Martins reforça a necessidade de a mídia recuperar a credibilidade diante do público. “O bombardeio de fake news cria uma oportunidade para recuperação do padrão. Todo jornalista gostaria de dar a notícia primeiro, mas nós nos preocupamos mais em atender todos os padrões”, afirma. Para isso, a redação da CNN Brasil vai colocar para trabalhar juntos os departamentos jurídico, de redação e de checagem – iniciativa própria do modelo tradicional de jornalismo.
Para Martins, outra força constituinte dessa nova forma de fazer televisão, além da credibilidade, são as novas tecnologias, que exigem a produção de conteúdos para diversas plataformas.

Fake News
Foto Unsplash

Um exemplo da extensão dos canais de televisão para outras plataformas está no lançamento, nesta semana, dos podcasts da Rede Globo que são veiculados em tocadores como Spotify e Google Podcasts. Mesmo a maior rede de mídia do Brasil dá passos – lentos – na direção de ser apenas produtora de conteúdo, abrindo mão de ser dona das plataformas onde seus conteúdos são veiculados.
Para José Roberto Maciel, CEO do SBT, a exigência que a TV sempre teve de oferecer conteúdo audiovisual de segunda a segunda, sete dias por semana, é um diferencial de mercado que nenhum outro meio de comunicação possui. “Fazemos grade 24 por 7 e isso nos ajudou a ter um profundo know-how em curadoria de conteúdo, não importa para qual plataforma. Somos produtores de conteúdo. Hoje, o SBT produz 78% da sua programação”, avalia o executivo.
Além disso, o alcance da televisão e a intimidade que o meio criou com o público desde os anos 70 garantiu um outro diferencial para a nova economia. “Hoje eu tenho dados, sei quem são as pessoas. Temos 21 milhões de cadastros qualificados. O que eu preciso fazer agora é saber como usar esse potencial. Eu preciso aprender a falar com o novo espectador que nos aciona nas redes sociais. Se isso não acontecer, esse potencial não serve para nada”, conclui Maciel.

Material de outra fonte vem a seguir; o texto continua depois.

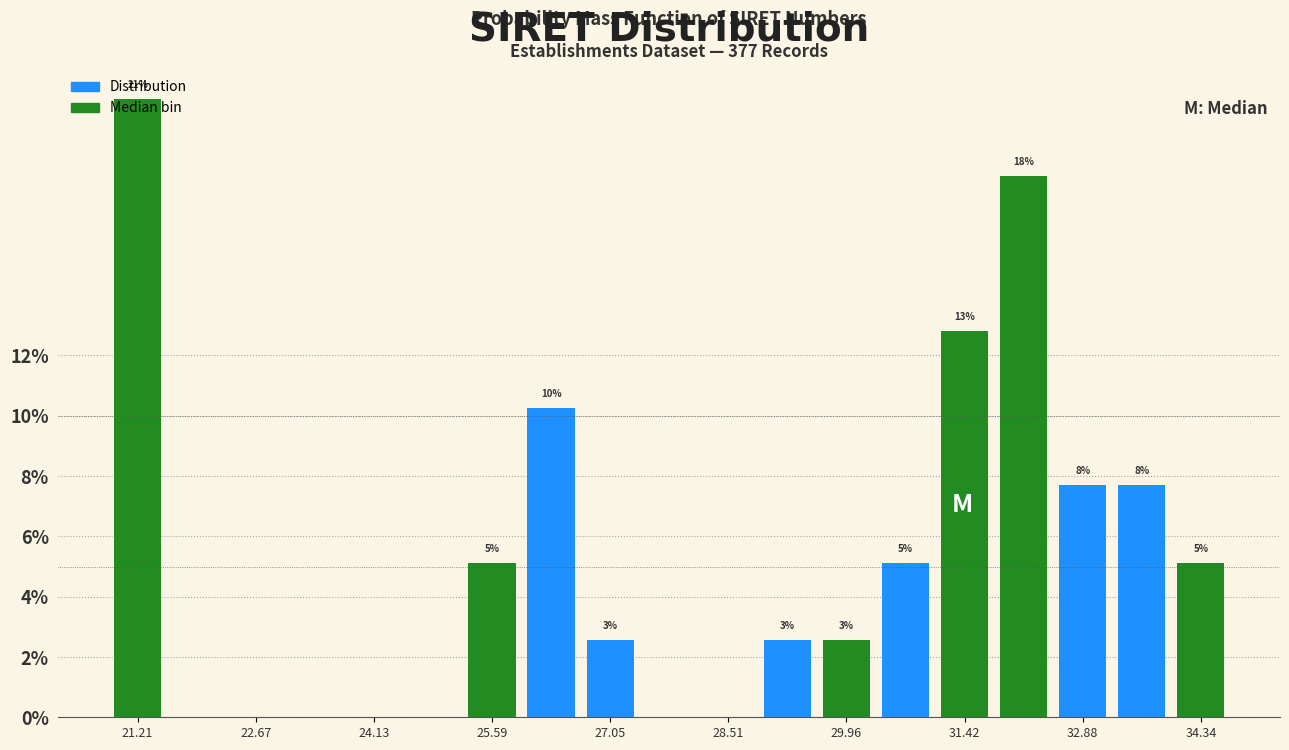

Read against the x-axis, roughly where is the centre of the tallest bar?

21.2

O potencial de compreensão do público que a TV possui é uma grande arma para o combate das verdades aleatórias e alternativas que pipocam durante a crise de confiança. É preciso saber se os dados sobre a audiência serão usados apenas para fortalecer a ideia que o público já tem de a mídia vê-lo como mera massa de manobra, ou se, de fato, poderão contribuir para que a verdade factual volte a ser percebida pelo público dentro da telinha, seja da TV, do smartphone ou de qualquer outra interface que venha a aparecer.